§ ESERCIZI:
**a)** Nel brano sul vino, quale vino accompagna la terrina al fegato grasso?
**b)** Trascrivi parola per parola il passo del brano sul vino da "VINO, CONTO E" a "conclusione del pasto.".
**c)** Riduci a un elenco puntato il paragrafo del brano sul vino che comincia con "Non abbiamo voluto prendere", conservandone i fatti principali.

VINO, CONTO E CONSIDERAZIONI FINALI
Non abbiamo voluto prendere una costosa bottiglia, e quindi ci siamo accontentati di un “pot” (mezzo litro, in effetti il pot lionese “ufficiale” credo sia di 46 cl.) di vino sfuso, che era comunque un piacevole Anjou rosso AOC, rinforzato da un bicchiere di Coteaux du Layon, vino dolce della Loira che molti considerano la più valida alternativa al Sauternes, per accompagnare la terrina al fegato grasso. La nostra guida (quella del Routard) ci dava diritto a un digestivo offerto, avendolo richiesto ci hanno portato del Calvados senza etichetta in bottiglia di ceramica, lasciandocelo al tavolo: ancora giovane e non troppo complesso, il distillato era comunque un valido supporto per la conclusione del pasto.

[Record estratti]
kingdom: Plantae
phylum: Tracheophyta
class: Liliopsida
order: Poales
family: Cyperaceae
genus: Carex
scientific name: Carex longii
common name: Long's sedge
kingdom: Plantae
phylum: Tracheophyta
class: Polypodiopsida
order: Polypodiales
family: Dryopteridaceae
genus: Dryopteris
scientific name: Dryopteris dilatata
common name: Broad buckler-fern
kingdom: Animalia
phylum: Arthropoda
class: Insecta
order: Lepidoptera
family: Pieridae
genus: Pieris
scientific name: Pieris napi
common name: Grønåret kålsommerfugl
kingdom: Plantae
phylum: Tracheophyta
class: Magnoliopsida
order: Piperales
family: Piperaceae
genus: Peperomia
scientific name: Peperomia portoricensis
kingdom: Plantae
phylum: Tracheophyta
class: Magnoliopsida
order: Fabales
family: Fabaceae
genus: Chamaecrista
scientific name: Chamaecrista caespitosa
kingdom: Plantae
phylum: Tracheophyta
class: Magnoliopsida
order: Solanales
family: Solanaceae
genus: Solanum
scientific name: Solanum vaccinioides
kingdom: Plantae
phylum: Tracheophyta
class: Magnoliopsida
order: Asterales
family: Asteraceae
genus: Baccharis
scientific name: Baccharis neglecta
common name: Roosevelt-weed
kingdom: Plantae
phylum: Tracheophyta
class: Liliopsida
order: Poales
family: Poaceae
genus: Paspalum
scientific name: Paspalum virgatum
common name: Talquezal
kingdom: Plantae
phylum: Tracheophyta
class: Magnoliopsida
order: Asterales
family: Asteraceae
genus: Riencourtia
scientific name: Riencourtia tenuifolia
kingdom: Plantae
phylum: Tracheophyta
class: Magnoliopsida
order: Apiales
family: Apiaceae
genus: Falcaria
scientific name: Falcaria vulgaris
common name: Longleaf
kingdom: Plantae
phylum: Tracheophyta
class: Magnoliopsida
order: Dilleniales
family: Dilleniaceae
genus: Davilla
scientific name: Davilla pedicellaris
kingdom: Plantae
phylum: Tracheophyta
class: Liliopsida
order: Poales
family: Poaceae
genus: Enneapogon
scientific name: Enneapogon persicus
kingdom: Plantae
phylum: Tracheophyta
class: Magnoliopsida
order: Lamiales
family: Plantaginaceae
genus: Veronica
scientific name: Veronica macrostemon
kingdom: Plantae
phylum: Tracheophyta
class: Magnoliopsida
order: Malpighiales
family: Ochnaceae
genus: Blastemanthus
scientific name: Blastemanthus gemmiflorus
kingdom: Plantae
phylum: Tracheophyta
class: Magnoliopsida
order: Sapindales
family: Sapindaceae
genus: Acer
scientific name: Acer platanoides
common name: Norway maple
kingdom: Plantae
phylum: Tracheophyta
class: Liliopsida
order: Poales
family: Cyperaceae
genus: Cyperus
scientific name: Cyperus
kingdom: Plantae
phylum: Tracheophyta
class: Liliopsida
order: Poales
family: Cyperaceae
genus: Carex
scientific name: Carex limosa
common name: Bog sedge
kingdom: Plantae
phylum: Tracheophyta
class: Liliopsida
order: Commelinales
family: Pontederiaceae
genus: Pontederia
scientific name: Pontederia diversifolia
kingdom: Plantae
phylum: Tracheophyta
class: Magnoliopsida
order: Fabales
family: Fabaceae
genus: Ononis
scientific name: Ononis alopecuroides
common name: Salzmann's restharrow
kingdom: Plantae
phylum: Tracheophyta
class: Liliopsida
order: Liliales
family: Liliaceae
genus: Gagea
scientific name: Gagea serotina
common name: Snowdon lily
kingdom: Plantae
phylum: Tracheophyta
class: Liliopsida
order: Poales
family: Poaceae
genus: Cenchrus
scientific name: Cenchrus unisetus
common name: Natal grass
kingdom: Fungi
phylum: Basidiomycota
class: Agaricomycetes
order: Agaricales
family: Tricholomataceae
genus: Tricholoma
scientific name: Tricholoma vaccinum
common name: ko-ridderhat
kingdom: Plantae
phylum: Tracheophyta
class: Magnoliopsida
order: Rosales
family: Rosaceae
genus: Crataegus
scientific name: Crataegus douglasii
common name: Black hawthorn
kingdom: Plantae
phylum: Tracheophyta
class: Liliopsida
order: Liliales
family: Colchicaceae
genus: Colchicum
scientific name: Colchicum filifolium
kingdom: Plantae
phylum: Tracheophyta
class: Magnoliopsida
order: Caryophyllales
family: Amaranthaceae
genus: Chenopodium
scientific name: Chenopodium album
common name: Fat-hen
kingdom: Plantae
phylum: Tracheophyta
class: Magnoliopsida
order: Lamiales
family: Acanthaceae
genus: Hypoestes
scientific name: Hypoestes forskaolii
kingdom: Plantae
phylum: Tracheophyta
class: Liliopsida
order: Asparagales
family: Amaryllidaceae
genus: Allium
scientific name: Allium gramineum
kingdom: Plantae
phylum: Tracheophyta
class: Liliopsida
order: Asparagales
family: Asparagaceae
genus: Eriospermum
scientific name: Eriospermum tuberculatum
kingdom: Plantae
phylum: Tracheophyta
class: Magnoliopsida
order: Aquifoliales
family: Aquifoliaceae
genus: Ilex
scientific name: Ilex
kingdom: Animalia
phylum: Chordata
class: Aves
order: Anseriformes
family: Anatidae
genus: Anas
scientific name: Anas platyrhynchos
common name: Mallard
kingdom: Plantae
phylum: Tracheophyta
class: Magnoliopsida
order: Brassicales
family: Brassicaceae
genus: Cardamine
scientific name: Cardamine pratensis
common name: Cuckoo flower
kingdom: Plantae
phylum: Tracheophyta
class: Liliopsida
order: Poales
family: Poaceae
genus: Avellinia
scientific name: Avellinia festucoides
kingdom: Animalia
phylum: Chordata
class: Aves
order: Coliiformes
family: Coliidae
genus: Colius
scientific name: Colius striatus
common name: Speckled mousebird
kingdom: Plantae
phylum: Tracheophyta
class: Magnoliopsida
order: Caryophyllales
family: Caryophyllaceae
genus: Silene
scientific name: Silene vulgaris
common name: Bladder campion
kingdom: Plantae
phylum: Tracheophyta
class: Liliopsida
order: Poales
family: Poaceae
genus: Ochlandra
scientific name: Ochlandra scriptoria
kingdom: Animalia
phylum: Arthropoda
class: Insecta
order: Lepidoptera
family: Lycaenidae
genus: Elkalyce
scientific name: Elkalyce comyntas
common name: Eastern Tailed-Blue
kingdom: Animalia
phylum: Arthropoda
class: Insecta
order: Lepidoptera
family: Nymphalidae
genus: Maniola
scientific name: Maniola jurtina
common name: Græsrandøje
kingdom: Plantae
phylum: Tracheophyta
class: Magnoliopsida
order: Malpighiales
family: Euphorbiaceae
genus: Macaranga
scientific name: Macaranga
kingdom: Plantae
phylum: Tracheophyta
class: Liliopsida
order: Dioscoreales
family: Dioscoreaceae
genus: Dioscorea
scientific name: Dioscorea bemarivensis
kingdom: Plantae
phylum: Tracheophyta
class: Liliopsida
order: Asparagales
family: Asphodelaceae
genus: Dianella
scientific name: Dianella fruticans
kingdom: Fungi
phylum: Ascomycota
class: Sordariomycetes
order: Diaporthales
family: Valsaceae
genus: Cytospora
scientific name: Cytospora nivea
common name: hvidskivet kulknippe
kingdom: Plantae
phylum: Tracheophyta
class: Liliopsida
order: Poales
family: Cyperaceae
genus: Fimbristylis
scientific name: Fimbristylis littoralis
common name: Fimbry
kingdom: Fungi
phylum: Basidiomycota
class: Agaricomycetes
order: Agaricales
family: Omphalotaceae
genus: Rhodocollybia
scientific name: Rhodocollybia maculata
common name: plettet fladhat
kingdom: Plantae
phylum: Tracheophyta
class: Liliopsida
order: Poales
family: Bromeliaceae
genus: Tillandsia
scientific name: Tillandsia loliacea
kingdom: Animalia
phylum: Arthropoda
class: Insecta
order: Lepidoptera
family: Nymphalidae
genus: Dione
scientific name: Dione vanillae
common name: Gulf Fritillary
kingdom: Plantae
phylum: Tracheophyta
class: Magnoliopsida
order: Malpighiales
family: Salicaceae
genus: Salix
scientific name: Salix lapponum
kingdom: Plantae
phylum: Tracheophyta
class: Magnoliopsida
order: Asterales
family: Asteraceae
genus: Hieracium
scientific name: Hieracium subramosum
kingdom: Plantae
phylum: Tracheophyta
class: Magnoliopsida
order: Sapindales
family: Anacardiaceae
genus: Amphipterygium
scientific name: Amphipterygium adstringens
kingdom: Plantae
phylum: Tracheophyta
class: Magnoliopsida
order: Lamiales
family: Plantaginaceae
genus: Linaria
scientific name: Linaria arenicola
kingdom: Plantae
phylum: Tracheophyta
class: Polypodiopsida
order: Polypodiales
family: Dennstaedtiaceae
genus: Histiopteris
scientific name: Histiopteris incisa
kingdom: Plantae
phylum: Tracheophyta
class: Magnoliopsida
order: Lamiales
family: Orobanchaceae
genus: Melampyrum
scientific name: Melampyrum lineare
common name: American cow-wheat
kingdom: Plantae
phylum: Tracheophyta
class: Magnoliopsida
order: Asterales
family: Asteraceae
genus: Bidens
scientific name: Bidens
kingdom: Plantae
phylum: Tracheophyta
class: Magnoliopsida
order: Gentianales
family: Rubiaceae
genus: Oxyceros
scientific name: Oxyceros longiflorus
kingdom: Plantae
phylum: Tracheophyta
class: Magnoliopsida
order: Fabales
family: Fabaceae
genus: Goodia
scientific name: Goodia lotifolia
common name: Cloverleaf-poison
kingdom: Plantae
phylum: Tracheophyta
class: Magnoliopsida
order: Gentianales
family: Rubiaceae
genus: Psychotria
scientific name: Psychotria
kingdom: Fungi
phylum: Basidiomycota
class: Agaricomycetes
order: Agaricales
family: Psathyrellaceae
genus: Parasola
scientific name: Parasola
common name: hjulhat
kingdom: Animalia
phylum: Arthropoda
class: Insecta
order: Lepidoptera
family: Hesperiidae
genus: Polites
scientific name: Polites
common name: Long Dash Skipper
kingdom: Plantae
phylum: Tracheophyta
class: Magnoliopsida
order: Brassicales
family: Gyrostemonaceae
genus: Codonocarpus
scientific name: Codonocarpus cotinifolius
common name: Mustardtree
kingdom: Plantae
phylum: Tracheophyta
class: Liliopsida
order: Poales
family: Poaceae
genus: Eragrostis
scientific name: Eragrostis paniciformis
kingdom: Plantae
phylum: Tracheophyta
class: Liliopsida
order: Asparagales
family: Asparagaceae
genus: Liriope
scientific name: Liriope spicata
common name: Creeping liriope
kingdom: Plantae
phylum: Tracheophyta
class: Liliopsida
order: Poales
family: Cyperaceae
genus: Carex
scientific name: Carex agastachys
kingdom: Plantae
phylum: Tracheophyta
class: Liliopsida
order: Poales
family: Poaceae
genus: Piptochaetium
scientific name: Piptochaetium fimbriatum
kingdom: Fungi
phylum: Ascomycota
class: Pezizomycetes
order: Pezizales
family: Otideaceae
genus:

§ SOLUZIONI:
**a)** Un bicchiere di Coteaux du Layon, vino dolce della Loira.

**b)**
VINO, CONTO E CONSIDERAZIONI FINALI
Non abbiamo voluto prendere una costosa bottiglia, e quindi ci siamo accontentati di un “pot” (mezzo litro, in effetti il pot lionese “ufficiale” credo sia di 46 cl.) di vino sfuso, che era comunque un piacevole Anjou rosso AOC, rinforzato da un bicchiere di Coteaux du Layon, vino dolce della Loira che molti considerano la più valida alternativa al Sauternes, per accompagnare la terrina al fegato grasso. La nostra guida (quella del Routard) ci dava diritto a un digestivo offerto, avendolo richiesto ci hanno portato del Calvados senza etichetta in bottiglia di ceramica, lasciandocelo al tavolo: ancora giovane e non troppo complesso, il distillato era comunque un valido supporto per la conclusione del pasto.

**c)**
- Al posto di una bottiglia costosa, un "pot" (mezzo litro) di vino sfuso, un piacevole Anjou rosso AOC.
- Con la terrina al fegato grasso, un bicchiere di Coteaux du Layon, vino dolce della Loira ritenuto da molti la migliore alternativa al Sauternes.
- Grazie alla guida del Routard, un digestivo offerto: Calvados senza etichetta in bottiglia di ceramica, lasciato al tavolo.
- Il Calvados era giovane e poco complesso, ma adatto a concludere il pasto.